» The records:
━━━━
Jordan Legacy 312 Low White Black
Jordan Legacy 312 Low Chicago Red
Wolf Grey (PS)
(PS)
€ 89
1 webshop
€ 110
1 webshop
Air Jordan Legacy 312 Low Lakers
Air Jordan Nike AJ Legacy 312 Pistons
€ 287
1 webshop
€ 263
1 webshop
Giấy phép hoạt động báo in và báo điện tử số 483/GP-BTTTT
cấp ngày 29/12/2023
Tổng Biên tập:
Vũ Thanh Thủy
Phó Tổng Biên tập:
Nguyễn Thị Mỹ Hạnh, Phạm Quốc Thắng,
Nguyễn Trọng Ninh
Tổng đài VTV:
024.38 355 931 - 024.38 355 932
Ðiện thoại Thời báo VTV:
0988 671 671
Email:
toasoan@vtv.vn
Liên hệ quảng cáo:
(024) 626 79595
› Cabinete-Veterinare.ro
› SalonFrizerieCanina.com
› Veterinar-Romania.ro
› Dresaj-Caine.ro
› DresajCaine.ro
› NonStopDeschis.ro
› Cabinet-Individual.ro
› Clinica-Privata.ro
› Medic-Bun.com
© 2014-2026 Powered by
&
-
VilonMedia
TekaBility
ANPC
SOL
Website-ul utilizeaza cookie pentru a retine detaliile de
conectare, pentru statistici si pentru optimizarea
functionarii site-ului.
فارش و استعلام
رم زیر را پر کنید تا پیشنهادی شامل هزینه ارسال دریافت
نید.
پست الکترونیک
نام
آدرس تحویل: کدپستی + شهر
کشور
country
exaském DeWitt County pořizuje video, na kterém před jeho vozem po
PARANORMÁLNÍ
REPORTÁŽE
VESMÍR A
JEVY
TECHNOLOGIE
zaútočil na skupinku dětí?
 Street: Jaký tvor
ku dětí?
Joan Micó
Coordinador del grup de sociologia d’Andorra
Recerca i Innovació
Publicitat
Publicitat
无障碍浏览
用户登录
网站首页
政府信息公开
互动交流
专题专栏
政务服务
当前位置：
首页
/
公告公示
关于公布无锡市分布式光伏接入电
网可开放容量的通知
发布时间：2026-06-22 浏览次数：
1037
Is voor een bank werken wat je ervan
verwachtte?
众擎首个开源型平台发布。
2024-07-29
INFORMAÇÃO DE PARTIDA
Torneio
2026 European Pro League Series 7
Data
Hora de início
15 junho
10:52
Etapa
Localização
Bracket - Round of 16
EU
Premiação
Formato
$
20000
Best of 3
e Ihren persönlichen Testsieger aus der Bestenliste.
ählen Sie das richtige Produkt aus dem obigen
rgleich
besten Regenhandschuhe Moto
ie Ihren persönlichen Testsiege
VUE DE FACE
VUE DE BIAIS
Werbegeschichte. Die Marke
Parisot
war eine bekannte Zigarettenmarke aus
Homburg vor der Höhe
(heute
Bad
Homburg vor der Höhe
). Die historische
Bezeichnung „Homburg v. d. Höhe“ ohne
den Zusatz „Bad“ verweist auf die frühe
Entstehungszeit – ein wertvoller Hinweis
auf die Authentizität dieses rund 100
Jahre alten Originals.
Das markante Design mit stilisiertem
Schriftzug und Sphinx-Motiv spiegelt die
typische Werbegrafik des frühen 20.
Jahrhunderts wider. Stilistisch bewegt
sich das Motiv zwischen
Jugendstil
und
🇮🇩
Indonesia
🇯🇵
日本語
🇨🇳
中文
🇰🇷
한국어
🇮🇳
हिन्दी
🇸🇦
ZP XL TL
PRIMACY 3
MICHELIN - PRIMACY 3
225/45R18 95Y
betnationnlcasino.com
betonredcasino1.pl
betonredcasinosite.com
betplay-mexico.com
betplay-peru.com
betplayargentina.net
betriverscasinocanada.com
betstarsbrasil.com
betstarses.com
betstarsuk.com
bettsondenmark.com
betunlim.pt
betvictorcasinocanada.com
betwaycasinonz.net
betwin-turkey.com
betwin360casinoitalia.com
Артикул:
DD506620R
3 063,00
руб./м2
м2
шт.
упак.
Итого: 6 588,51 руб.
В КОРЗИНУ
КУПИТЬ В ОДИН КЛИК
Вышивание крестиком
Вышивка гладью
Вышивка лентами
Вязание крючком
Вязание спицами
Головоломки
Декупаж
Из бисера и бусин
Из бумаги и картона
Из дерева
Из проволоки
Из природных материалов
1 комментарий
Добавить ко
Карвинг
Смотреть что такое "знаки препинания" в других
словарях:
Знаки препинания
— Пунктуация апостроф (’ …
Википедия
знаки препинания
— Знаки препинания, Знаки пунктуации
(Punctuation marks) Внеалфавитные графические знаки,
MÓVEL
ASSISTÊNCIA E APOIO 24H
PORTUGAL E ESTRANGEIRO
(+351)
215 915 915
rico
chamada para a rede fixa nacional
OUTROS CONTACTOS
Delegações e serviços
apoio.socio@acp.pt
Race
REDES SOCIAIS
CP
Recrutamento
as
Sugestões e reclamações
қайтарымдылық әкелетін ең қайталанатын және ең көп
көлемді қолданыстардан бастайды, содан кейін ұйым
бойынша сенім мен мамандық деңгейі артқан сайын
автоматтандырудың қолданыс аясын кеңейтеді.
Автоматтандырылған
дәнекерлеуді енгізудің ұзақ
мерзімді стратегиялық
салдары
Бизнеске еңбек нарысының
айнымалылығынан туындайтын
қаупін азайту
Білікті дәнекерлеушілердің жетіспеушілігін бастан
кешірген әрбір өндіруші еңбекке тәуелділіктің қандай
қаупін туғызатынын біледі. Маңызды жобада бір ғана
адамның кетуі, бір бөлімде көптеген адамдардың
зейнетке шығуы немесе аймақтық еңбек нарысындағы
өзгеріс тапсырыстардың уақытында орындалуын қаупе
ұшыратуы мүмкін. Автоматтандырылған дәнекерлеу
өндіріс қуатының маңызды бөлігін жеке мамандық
━━━━
» Action item: Return every line of the listing above, word for word, in the same order and without changing anything.

» Your solution:
Jordan Legacy 312 Low White Black
Jordan Legacy 312 Low Chicago Red
Wolf Grey (PS)
(PS)
€ 89
1 webshop
€ 110
1 webshop
Air Jordan Legacy 312 Low Lakers
Air Jordan Nike AJ Legacy 312 Pistons
€ 287
1 webshop
€ 263
1 webshop
Giấy phép hoạt động báo in và báo điện tử số 483/GP-BTTTT
cấp ngày 29/12/2023
Tổng Biên tập:
Vũ Thanh Thủy
Phó Tổng Biên tập:
Nguyễn Thị Mỹ Hạnh, Phạm Quốc Thắng,
Nguyễn Trọng Ninh
Tổng đài VTV:
024.38 355 931 - 024.38 355 932
Ðiện thoại Thời báo VTV:
0988 671 671
Email:
toasoan@vtv.vn
Liên hệ quảng cáo:
(024) 626 79595
› Cabinete-Veterinare.ro
› SalonFrizerieCanina.com
› Veterinar-Romania.ro
› Dresaj-Caine.ro
› DresajCaine.ro
› NonStopDeschis.ro
› Cabinet-Individual.ro
› Clinica-Privata.ro
› Medic-Bun.com
© 2014-2026 Powered by
&
-
VilonMedia
TekaBility
ANPC
SOL
Website-ul utilizeaza cookie pentru a retine detaliile de
conectare, pentru statistici si pentru optimizarea
functionarii site-ului.
فارش و استعلام
رم زیر را پر کنید تا پیشنهادی شامل هزینه ارسال دریافت
نید.
پست الکترونیک
نام
آدرس تحویل: کدپستی + شهر
کشور
country
exaském DeWitt County pořizuje video, na kterém před jeho vozem po
PARANORMÁLNÍ
REPORTÁŽE
VESMÍR A
JEVY
TECHNOLOGIE
zaútočil na skupinku dětí?
 Street: Jaký tvor
ku dětí?
Joan Micó
Coordinador del grup de sociologia d’Andorra
Recerca i Innovació
Publicitat
Publicitat
无障碍浏览
用户登录
网站首页
政府信息公开
互动交流
专题专栏
政务服务
当前位置：
首页
/
公告公示
关于公布无锡市分布式光伏接入电
网可开放容量的通知
发布时间：2026-06-22 浏览次数：
1037
Is voor een bank werken wat je ervan
verwachtte?
众擎首个开源型平台发布。
2024-07-29
INFORMAÇÃO DE PARTIDA
Torneio
2026 European Pro League Series 7
Data
Hora de início
15 junho
10:52
Etapa
Localização
Bracket - Round of 16
EU
Premiação
Formato
$
20000
Best of 3
e Ihren persönlichen Testsieger aus der Bestenliste.
ählen Sie das richtige Produkt aus dem obigen
rgleich
besten Regenhandschuhe Moto
ie Ihren persönlichen Testsiege
VUE DE FACE
VUE DE BIAIS
Werbegeschichte. Die Marke
Parisot
war eine bekannte Zigarettenmarke aus
Homburg vor der Höhe
(heute
Bad
Homburg vor der Höhe
). Die historische
Bezeichnung „Homburg v. d. Höhe“ ohne
den Zusatz „Bad“ verweist auf die frühe
Entstehungszeit – ein wertvoller Hinweis
auf die Authentizität dieses rund 100
Jahre alten Originals.
Das markante Design mit stilisiertem
Schriftzug und Sphinx-Motiv spiegelt die
typische Werbegrafik des frühen 20.
Jahrhunderts wider. Stilistisch bewegt
sich das Motiv zwischen
Jugendstil
und
🇮🇩
Indonesia
🇯🇵
日本語
🇨🇳
中文
🇰🇷
한국어
🇮🇳
हिन्दी
🇸🇦
ZP XL TL
PRIMACY 3
MICHELIN - PRIMACY 3
225/45R18 95Y
betnationnlcasino.com
betonredcasino1.pl
betonredcasinosite.com
betplay-mexico.com
betplay-peru.com
betplayargentina.net
betriverscasinocanada.com
betstarsbrasil.com
betstarses.com
betstarsuk.com
bettsondenmark.com
betunlim.pt
betvictorcasinocanada.com
betwaycasinonz.net
betwin-turkey.com
betwin360casinoitalia.com
Артикул:
DD506620R
3 063,00
руб./м2
м2
шт.
упак.
Итого: 6 588,51 руб.
В КОРЗИНУ
КУПИТЬ В ОДИН КЛИК
Вышивание крестиком
Вышивка гладью
Вышивка лентами
Вязание крючком
Вязание спицами
Головоломки
Декупаж
Из бисера и бусин
Из бумаги и картона
Из дерева
Из проволоки
Из природных материалов
1 комментарий
Добавить ко
Карвинг
Смотреть что такое "знаки препинания" в других
словарях:
Знаки препинания
— Пунктуация апостроф (’ …
Википедия
знаки препинания
— Знаки препинания, Знаки пунктуации
(Punctuation marks) Внеалфавитные графические знаки,
MÓVEL
ASSISTÊNCIA E APOIO 24H
PORTUGAL E ESTRANGEIRO
(+351)
215 915 915
rico
chamada para a rede fixa nacional
OUTROS CONTACTOS
Delegações e serviços
apoio.socio@acp.pt
Race
REDES SOCIAIS
CP
Recrutamento
as
Sugestões e reclamações
қайтарымдылық әкелетін ең қайталанатын және ең көп
көлемді қолданыстардан бастайды, содан кейін ұйым
бойынша сенім мен мамандық деңгейі артқан сайын
автоматтандырудың қолданыс аясын кеңейтеді.
Автоматтандырылған
дәнекерлеуді енгізудің ұзақ
мерзімді стратегиялық
салдары
Бизнеске еңбек нарысының
айнымалылығынан туындайтын
қаупін азайту
Білікті дәнекерлеушілердің жетіспеушілігін бастан
кешірген әрбір өндіруші еңбекке тәуелділіктің қандай
қаупін туғызатынын біледі. Маңызды жобада бір ғана
адамның кетуі, бір бөлімде көптеген адамдардың
зейнетке шығуы немесе аймақтық еңбек нарысындағы
өзгеріс тапсырыстардың уақытында орындалуын қаупе
ұшыратуы мүмкін. Автоматтандырылған дәнекерлеу
өндіріс қуатының маңызды бөлігін жеке мамандық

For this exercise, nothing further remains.